Happy Christmas to all, and to all a good night.

 

-- Chris Weigant

 

Follow Chris on Twitter: @ChrisWeigant

 

3 Comments on “From The Archives -- Why Christmas Is Not On The Solstice”

  1. [1] 
    John M from Ct. wrote:

    If I remember, it wasn't Julius Caesar who figured out that a leap year was needed to account for the 365-1/4 day length of the year. The Egyptians had actually figured that out themselves while the Romans were still figuring out how to nurse human babies from a wolf's teat.

    Caesar had been to Egypt, and what was left over from the executive time he spent with the Queen, he used to get expert advice from skilled priests about a better calendar than the Romans then used. (Don't ask! ... OK, it involved both lunar and solar cycles, and all missing or extra days needed to keep in line with the actual sun were handled by declaring them holidays, on a year by year basis.)

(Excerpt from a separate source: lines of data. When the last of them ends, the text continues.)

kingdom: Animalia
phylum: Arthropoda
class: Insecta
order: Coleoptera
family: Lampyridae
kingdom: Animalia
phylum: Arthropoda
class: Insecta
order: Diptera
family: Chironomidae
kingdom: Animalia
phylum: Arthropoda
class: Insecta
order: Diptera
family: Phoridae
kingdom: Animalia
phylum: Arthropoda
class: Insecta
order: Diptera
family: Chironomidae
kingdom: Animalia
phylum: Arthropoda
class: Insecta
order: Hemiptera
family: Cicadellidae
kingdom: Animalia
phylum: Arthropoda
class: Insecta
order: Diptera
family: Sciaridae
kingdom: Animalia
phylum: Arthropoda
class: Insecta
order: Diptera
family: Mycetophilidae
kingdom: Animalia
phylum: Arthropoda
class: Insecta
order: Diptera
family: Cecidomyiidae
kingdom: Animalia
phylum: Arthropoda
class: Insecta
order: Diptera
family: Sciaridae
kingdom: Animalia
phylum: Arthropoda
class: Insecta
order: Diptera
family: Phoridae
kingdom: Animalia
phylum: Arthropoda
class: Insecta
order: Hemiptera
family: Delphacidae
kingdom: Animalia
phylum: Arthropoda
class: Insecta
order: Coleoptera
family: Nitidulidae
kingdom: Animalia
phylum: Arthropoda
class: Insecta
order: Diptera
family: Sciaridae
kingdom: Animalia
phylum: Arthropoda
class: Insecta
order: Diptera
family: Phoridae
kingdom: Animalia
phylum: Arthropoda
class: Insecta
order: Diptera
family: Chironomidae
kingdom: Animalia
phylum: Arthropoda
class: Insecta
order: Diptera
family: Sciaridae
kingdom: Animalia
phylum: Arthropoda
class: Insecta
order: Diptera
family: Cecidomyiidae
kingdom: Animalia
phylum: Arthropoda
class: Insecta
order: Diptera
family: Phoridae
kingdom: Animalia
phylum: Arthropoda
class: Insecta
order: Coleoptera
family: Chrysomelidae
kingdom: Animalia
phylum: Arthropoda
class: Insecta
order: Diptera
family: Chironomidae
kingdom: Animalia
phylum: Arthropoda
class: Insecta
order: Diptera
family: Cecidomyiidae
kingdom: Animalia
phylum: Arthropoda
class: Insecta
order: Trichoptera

    He returned to Rome, instituted the Egyptians' calendar that actually worked no matter what year it was, and then stupidly stuck to his new system by ignoring a soothsayer's warning to beware the Ides of March. The 'Ides' (mid-month day) was from the old Roman calendar that he'd just abolished, so naturally he dismissed the primitive fellow's ravings. As he lived, so he died -- by an over-zealous attendance to his "Julian" calendar!

  2. [2] 
    Michale wrote:

    It does not look good for Basement Biden and the Democrats..

    Biden’s approval dips to new low as independents sour on his leadership
    https://www.pbs.org/newshour/tag/marist-poll

    Biden standing amongst Independents and NPAs fell 8 points!!! in just a single week..

    Biden's disapproval ratings have gone *UP* 20 points!!!.. Those who STRONGLY DISAPPROVE has gone *UP* 6 points!!

    Even amongst Democrats, Biden's disapproval has gone up 7 points..

    No matter how you slice it, the depths of Basement Biden's popularity seems to know no bottom..

    And Horizontal Harris?? She has worse disapproval ratings than Dick Cheney!! I mean, honestly.. Imagine how BAD you have to be to be considered worse than Dick Cheney!!!

    Now.. Just think about this.. If President Trump had won, as he should have, Democrats wouldn't be so... so.. DEEP in depression and angst right now..

    If President Trump had won, this country would be doing great and Democrats would be fighting mad and hating on everyone and everything that disagreed with them... And they would be HAPPY to wallow in their hate...

    Instead, Democrats are deep in the grips of depression and dreading what bigger pitfalls are in the future and how bad things are going to be in Nov of 2022..

    Which proves the age old adage beyond all doubt...

    BE CAREFUL WHAT YOU WISH FOR

    Ya'all have a GREAT day!!! :D

  3. [3] 
    C. R. Stucki wrote:

    The more pertinent question is, "Why is Christmas celebrated at all?", and the answer is, "Because humans need religion", but that raises the question, "Why do humans need religion?", and the answer to that is, when they look up at the sky, they see that the sun and the moon and the stars obviously all rotate around the earth, leading to the conclusion that the earths is obviously the center of the universe.

    And if the earth is the center of the universe, it must be a really damn important place, and God must have had serious involvement it its placement.

    Of course, turns out there are flaws in this reasoning, but by the time we discovered those flaws, only very recently as history goes, it was too late, and we just can't bring ourselves to admit we were wrong!